BRAZIL - It's a cry that wakes the most human of instincts - Celina Mendes dos Santos' baby boy is only minutes old and he is making his presence in the world known to all around him.
To his adoring and exhausted mother he is unique, but he is also one of hundreds of babies born at Amparo Maternal Hospital in the run-up to Christmas.
The biggest public maternity hospital in Sao Paulo, it is the only one in Brazil to operate a policy of never refusing anyone, and is a lifeline to the country's poorest and most vulnerable women who often fail to find vacancies at overcrowded public hospitals for hundreds of kilometres around. Some women who give birth here have been turned away many times elsewhere.

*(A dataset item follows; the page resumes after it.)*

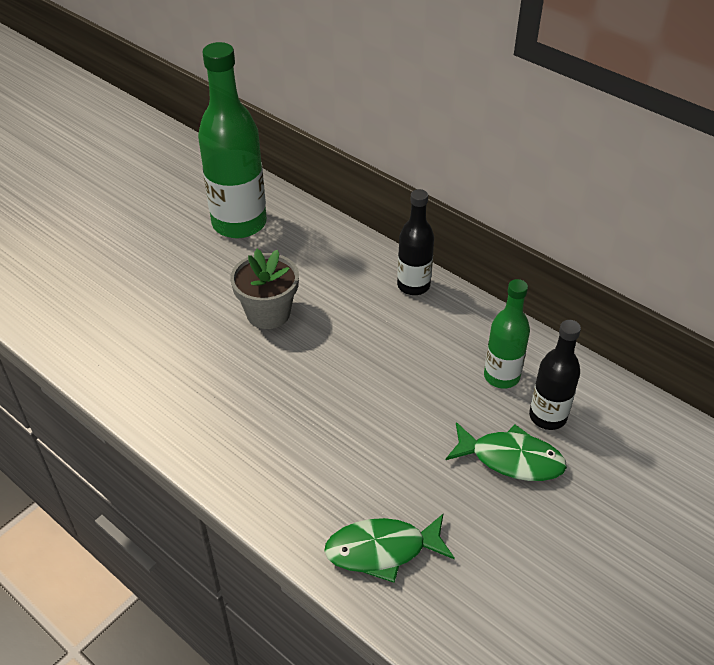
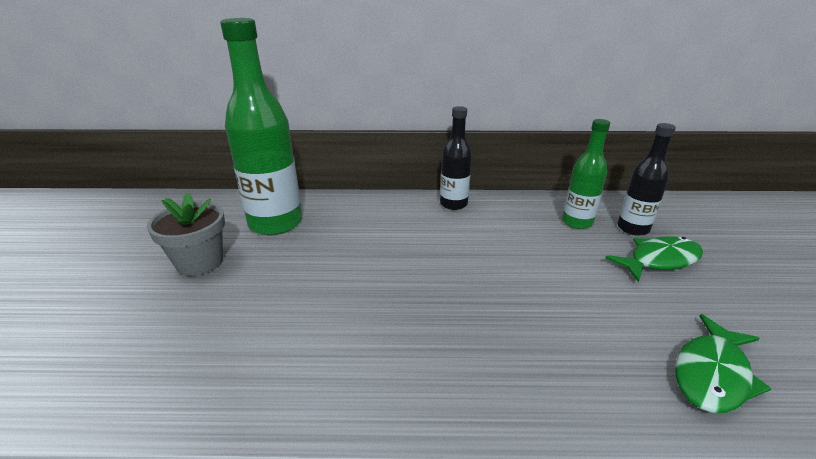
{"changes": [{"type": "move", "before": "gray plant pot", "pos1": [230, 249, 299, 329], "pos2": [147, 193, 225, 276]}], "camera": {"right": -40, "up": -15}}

In a country where millions live on little more than 3.5 reais ($2.20) a day, for the majority of Brazilians private medical plans are inconceivable - many of the women here are young, single, homeless or live in the city's many sprawling favela slums.
But Amparo Maternal - where around 40 babies are born every day - is threatened with closure unless it can raise nearly 7 million reais ($4.4m) to clear its debts, which creditors are no longer willing to sustain.
The Amparo, meaning "to support", was founded in 1939 by a Catholic group led by the Archbishop of Sao Paulo and is funded by the Government and donations.
Though run according to Catholic principles, it aims to help all in need regardless of race or religion. For some women that simply means providing a free maternity bed.
But as more than three-quarters of the women attending the hospital are single, according to last year's figures.
Staff also provide volunteers who will stay with the often young and frightened mothers-to-be - 35 per cent are between 16 and 20 - to provide emotional support and reassurance.
It is its social wing of 100 refuge beds for homeless expectant mothers - those abandoned, fleeing domestic violence, or escaping life on the streets - that makes the Amparo different.
Some women stay in the dorms for up to a year while they work out a new life for themselves and their babies.
In return for help in the kitchens the women receive food and clothing, medical care, addiction support and courses in domestic skills, literacy and IT. It is an expensive ideal.
"The debts have accumulated over the years but there exists a limit," explained Sister Enir Loubet, vice-president of the hospital. "If we can't raise that 7 million reais we will work on as long as we can but there is a real danger that we will need to close."
In 2003, the electricity was nearly cut off due to unpaid bills, putting hundreds of lives, including those of premature babies, at risk.
The hospital has launched a campaign to allow it to pay off its debtors.
A main focus of the initiative is an adoption scheme of the social hospital beds, at the cost of $25,400 each.
Tereza Aline, 33, is one of hundreds of thousands that the hospital has helped in the past 66 years. Brought up in an orphanage, she became homeless at 17 and developed a crack addiction while working as a prostitute.
Her first son was born prematurely on the streets of Sao Paulo. When she became pregnant for the second time, a church group put her in touch with the Amparo, where she gave birth to her son two months ago. Both are staying in the refuge while Aline makes plans.
"Without the Amparo I don't know what would have happened," she said. "What this has meant to me is that I have been able to start a new life."